For Egypt and Sisi, who enjoyed good relations with Trump, one achievement of the ceasefire push has been the sudden resumption of contact with the White House.

After an awkward silence that had lasted since Biden’s inauguration in January, the US leader spoke twice with Sisi in five days.

However, US and Egyptian reengagement around the Israeli-Palestinian conflict will be limited by the current lack of prospects for a peace process, analysts say.

“This is mostly conflict management rather than conflict resolution,” said Nabil Fahmy, a former Egyptian foreign minister.

In the past, “our engagement was on peace process issues as well as on the security issues in Gaza when things broke out. Presently there are no serious peace process issues.”

Egypt, which receives some $1.3 billion of US military aid annually, has also faced strong criticism from US Democrats over its human rights record. After a visit to Cairo this week, US Secretary of State Antony Blinken said human rights remained “very much on the agenda.”

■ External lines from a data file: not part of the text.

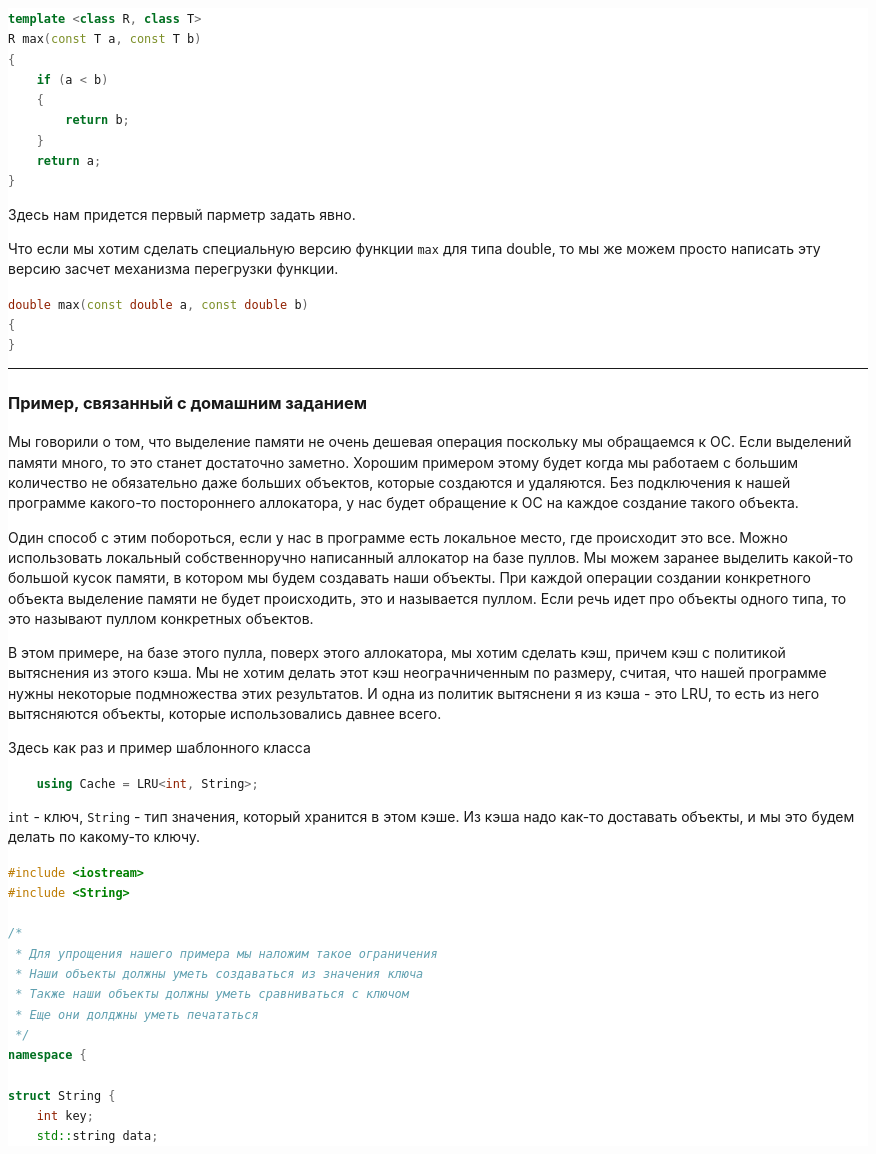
 ```cpp
template <class R, class T>
R max(const T a, const T b)
{
    if (a < b)
    {
        return b;
    }
    return a;
}
```

Здесь нам придется первый парметр задать явно. 

Что если мы хотим сделать специальную версию функции `max` для типа double, то мы же можем просто написать эту версию засчет механизма перегрузки функции.

```cpp
double max(const double a, const double b)
{
}
```

---

### Пример, связанный с домашним заданием

Мы говорили о том, что выделение памяти не очень дешевая операция поскольку мы обращаемся к ОС. Если выделений памяти много, то это станет достаточно заметно. Хорошим примером этому будет когда мы работаем с большим количество не обязательно даже больших объектов, которые создаются и удаляются. Без подключения к нашей программе какого-то постороннего аллокатора, у нас будет обращение к ОС на каждое создание такого объекта. 

Один способ с этим побороться, если у нас в программе есть локальное место, где происходит это все. Можно использовать локальный собственноручно написанный аллокатор на базе пуллов. Мы можем заранее выделить какой-то большой кусок памяти, в котором мы будем создавать наши объекты. При каждой операции создании конкретного объекта выделение памяти не будет происходить, это и называется пуллом. Если речь идет про объекты одного типа, то это называют пуллом конкретных объектов. 

В этом примере, на базе этого пулла, поверх этого аллокатора, мы хотим сделать кэш, причем кэш с политикой вытяснения из этого кэша. Мы не хотим делать этот кэш неограчниченным по размеру, считая, что нашей программе нужны некоторые подмножества этих результатов. И одна из политик вытяснени я из кэша - это LRU, то есть из него вытясняются объекты, которые использовались давнее всего.

Здесь как раз и пример шаблонного класса

```cpp
	using Cache = LRU<int, String>;
```

`int` - ключ, `String` - тип значения, который хранится в этом кэше. Из кэша надо как-то доставать объекты, и  мы это будем делать по какому-то ключу.  

```cpp
#include <iostream>
#include <String>

/*
 * Для упрощения нашего примера мы наложим такое ограничения
 * Наши объекты должны уметь создаваться из значения ключа
 * Также наши объекты должны уметь сравниваться с ключом
 * Еще они долджны уметь печататься
 */
namespace {

struct String {
    int key;
    std::string data;

```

But Egypt has learned to wait out bumps in its relationship with Washington and after proving itself over Gaza had won some breathing space on rights, said Hafsa Halawa, a non-resident scholar at the Middle East Institute.

“Egypt has become a patient foreign policy actor, and that really comes from the core institutional belief that Egypt is too big to fail” — a concept Egypt sees the United States and other allies as sharing, she said.